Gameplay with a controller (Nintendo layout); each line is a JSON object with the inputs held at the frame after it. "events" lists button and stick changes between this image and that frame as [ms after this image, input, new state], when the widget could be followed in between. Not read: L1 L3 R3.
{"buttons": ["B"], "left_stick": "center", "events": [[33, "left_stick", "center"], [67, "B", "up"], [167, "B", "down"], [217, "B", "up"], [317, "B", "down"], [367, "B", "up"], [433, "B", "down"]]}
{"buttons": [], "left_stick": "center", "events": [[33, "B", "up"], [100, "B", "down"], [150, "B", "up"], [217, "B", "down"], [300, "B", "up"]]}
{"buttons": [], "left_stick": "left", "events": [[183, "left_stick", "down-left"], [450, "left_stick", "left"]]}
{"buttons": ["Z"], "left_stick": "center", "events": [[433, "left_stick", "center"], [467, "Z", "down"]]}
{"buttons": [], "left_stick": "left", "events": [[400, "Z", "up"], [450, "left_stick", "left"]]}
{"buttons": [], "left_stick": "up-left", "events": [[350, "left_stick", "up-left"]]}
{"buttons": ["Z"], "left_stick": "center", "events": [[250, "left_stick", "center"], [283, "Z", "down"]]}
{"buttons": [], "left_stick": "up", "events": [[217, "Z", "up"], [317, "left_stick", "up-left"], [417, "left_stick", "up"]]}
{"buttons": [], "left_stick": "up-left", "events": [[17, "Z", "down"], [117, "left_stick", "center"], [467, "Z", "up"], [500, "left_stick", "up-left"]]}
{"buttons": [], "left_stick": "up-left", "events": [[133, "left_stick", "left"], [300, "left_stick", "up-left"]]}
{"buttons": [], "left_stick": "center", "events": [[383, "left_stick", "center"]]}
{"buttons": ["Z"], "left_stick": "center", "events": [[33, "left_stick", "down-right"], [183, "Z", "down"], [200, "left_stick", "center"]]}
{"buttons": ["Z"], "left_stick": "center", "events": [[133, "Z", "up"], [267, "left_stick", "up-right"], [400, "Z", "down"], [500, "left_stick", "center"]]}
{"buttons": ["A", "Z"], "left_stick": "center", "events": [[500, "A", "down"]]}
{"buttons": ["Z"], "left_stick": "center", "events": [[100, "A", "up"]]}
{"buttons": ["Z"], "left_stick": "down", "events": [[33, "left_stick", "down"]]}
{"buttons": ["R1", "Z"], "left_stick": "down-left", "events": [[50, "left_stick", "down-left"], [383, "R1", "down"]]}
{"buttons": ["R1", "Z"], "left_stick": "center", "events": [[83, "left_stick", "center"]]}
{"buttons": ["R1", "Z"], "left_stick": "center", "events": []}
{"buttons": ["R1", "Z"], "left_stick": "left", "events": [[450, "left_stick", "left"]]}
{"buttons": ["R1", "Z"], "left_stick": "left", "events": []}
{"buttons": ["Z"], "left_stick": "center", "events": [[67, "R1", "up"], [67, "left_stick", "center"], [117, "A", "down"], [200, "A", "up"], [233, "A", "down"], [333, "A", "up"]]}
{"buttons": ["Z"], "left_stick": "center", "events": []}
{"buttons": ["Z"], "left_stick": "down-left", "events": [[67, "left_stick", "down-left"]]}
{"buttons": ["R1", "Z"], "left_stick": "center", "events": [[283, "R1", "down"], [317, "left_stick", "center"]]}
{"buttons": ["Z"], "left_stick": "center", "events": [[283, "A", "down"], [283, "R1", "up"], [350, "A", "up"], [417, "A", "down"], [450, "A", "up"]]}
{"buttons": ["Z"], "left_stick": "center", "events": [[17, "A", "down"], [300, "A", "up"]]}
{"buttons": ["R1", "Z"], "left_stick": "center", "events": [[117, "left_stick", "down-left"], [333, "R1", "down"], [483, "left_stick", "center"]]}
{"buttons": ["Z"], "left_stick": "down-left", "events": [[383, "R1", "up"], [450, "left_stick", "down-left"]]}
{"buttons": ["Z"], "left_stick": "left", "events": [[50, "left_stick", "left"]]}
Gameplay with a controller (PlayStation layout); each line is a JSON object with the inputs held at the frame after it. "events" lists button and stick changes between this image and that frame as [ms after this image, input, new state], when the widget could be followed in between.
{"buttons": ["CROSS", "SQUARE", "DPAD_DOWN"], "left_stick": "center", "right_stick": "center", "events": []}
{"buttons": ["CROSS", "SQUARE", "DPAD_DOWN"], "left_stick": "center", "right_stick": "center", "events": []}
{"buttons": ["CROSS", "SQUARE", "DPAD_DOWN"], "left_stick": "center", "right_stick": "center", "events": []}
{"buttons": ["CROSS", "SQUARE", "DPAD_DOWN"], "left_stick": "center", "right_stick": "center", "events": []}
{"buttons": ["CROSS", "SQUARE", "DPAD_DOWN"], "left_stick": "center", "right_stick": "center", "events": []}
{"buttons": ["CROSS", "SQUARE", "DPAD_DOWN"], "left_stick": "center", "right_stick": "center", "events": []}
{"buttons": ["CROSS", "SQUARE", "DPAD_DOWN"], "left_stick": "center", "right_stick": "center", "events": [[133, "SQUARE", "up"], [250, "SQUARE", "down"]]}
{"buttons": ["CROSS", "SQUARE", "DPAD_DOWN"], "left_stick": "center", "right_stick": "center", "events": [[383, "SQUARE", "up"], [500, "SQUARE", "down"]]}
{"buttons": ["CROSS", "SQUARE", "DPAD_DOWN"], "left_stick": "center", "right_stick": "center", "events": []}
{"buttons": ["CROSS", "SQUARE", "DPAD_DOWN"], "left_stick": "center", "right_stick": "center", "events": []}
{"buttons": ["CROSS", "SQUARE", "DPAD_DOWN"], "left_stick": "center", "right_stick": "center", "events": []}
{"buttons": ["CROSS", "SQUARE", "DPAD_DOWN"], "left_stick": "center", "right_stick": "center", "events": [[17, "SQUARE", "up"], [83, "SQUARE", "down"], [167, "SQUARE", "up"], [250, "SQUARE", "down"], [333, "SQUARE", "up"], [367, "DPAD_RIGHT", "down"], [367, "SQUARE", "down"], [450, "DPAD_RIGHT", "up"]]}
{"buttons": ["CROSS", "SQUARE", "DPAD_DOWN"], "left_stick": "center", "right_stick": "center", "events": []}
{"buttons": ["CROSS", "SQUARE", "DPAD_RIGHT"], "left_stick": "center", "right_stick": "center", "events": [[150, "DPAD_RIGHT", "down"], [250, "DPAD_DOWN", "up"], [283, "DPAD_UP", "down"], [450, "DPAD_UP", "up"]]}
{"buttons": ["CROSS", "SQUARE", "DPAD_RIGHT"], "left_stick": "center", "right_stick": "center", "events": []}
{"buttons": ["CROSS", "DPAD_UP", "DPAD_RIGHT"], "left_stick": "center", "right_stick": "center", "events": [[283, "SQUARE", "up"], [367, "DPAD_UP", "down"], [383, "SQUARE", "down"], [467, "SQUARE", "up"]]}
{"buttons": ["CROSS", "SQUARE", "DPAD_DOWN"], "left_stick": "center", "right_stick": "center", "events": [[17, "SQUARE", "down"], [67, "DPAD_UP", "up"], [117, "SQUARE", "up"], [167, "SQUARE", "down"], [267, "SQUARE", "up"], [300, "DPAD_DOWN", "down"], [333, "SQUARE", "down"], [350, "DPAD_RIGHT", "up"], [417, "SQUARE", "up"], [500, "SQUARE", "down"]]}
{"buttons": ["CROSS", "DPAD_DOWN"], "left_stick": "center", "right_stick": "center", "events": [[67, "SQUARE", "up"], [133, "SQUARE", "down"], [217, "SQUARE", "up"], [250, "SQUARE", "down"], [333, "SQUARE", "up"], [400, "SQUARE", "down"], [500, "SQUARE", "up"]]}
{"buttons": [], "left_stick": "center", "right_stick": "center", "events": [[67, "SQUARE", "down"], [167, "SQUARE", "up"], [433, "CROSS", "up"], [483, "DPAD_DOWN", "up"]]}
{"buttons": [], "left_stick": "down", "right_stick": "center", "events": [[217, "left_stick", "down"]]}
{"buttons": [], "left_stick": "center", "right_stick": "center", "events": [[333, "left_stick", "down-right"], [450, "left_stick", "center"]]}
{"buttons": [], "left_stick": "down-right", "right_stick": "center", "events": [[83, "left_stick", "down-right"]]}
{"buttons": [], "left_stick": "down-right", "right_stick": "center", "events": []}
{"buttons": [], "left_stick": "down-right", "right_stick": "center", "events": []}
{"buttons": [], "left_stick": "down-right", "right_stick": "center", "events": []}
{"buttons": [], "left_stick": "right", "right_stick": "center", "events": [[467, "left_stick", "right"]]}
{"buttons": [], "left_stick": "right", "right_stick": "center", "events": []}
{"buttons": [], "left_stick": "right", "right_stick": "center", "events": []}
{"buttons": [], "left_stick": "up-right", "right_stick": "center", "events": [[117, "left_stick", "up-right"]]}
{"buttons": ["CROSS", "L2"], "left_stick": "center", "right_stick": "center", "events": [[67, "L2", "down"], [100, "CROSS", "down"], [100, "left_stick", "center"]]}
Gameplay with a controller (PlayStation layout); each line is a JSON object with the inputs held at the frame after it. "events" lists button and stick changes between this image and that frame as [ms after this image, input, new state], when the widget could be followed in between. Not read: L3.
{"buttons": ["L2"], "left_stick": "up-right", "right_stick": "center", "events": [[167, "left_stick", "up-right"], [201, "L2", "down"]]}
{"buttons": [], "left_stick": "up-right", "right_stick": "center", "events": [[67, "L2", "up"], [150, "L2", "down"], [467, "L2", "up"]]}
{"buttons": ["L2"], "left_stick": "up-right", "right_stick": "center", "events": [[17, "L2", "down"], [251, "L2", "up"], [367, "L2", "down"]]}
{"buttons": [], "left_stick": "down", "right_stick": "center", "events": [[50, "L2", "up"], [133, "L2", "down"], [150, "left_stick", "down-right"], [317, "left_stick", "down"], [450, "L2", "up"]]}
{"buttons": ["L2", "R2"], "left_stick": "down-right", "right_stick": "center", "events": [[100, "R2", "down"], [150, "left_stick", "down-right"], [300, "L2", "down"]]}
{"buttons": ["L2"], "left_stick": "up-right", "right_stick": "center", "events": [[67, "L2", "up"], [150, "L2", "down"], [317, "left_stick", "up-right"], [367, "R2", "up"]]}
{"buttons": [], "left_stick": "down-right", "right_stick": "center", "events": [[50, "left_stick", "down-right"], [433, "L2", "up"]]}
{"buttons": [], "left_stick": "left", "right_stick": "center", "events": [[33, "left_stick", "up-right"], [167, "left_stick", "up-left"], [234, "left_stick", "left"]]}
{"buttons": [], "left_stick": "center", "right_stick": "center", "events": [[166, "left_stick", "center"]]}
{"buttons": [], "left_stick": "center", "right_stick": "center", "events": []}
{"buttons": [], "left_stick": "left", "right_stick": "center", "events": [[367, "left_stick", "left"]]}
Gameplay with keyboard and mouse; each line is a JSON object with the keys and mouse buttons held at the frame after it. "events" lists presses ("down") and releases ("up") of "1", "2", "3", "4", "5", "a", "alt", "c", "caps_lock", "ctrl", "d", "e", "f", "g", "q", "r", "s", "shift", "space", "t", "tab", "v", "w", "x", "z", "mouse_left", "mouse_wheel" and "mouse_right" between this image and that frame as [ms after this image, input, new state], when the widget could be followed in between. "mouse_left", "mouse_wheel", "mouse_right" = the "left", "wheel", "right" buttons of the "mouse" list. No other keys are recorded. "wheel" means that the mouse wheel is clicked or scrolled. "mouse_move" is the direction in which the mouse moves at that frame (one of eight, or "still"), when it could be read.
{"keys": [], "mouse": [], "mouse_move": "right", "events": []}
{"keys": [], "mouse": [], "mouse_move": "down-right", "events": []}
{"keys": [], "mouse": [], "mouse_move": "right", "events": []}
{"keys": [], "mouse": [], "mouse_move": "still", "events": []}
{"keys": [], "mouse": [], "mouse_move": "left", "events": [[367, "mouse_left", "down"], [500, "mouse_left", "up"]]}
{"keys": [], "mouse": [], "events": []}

************

WHAT TO WORK ON: The lines holding the word "PlayStation" are the answer. Find them in the entries and copy them.

YOUR RESPONSE:
Gameplay with a controller (PlayStation layout); each line is a JSON object with the inputs held at the frame after it. "events" lists button and stick changes between this image and that frame as [ms after this image, input, new state], when the widget could be followed in between.
Gameplay with a controller (PlayStation layout); each line is a JSON object with the inputs held at the frame after it. "events" lists button and stick changes between this image and that frame as [ms after this image, input, new state], when the widget could be followed in between. Not read: L3.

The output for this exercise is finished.